WHAT YOU HAVE TO DO →
Gather each line of the records where "time" appears.
<<<<
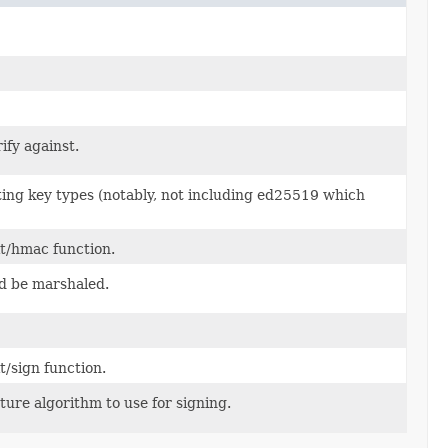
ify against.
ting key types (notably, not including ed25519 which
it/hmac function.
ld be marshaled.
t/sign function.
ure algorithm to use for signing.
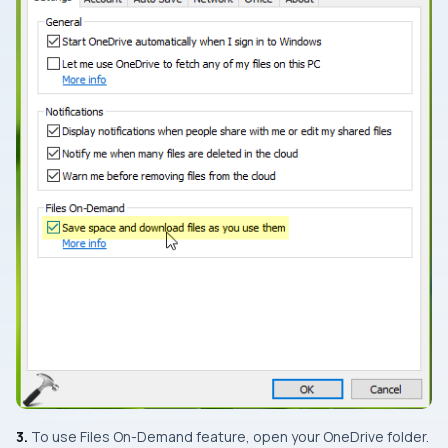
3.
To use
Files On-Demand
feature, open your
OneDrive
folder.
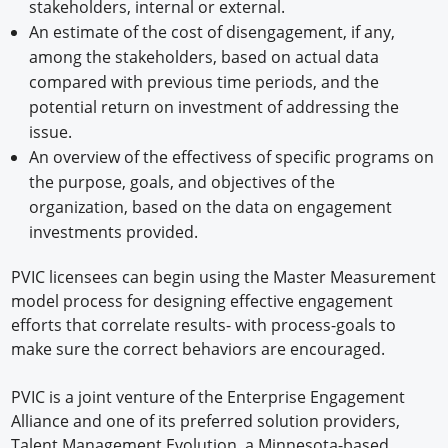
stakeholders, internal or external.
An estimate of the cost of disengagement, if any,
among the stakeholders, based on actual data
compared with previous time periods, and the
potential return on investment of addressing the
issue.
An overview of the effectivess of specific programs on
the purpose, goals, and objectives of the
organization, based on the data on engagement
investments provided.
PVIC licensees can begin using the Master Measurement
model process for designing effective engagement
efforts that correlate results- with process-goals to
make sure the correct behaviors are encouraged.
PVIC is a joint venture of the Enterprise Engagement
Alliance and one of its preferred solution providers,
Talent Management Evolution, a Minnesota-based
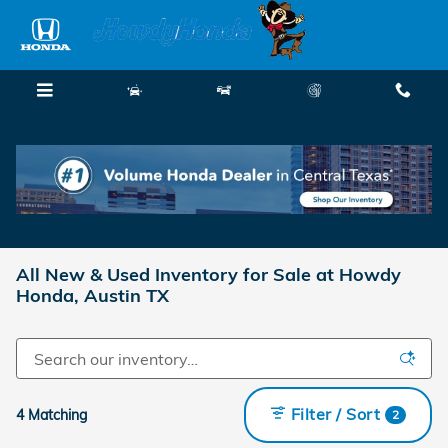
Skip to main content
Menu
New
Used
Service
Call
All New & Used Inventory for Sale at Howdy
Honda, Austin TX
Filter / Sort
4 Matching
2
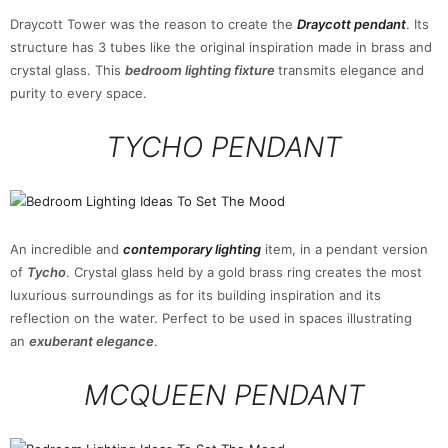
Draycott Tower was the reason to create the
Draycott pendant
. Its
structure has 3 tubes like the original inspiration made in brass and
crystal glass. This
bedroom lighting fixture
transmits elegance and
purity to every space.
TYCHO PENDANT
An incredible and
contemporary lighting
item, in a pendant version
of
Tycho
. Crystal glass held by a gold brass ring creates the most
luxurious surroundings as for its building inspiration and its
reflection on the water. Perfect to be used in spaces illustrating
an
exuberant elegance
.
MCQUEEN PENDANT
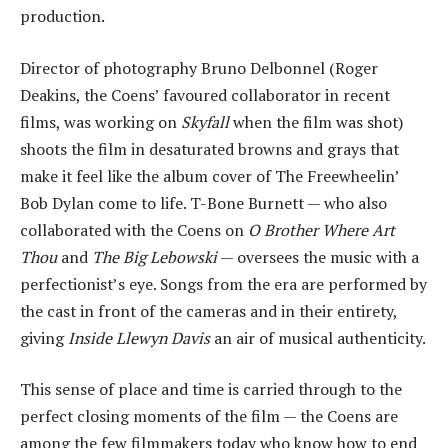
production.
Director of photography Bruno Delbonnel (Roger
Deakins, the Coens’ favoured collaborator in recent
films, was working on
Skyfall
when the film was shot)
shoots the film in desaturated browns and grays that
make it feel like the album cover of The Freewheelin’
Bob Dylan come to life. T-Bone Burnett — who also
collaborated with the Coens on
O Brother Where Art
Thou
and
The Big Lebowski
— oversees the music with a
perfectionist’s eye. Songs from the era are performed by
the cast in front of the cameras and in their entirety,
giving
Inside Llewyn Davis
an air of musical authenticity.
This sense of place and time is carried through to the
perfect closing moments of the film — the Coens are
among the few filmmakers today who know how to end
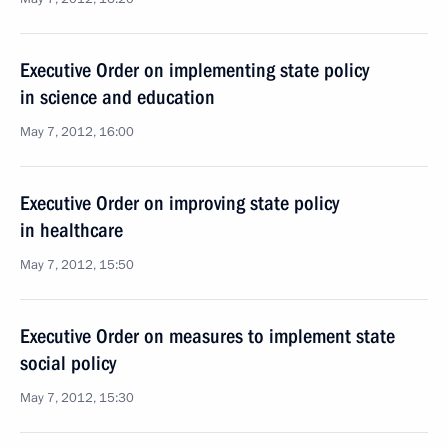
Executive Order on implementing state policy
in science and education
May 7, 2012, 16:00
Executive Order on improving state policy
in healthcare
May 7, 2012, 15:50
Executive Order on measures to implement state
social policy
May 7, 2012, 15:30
>>>>
SOLUTION FOR THIS PROBLEM →
compared with previous time periods, and the
This sense of place and time is carried through to the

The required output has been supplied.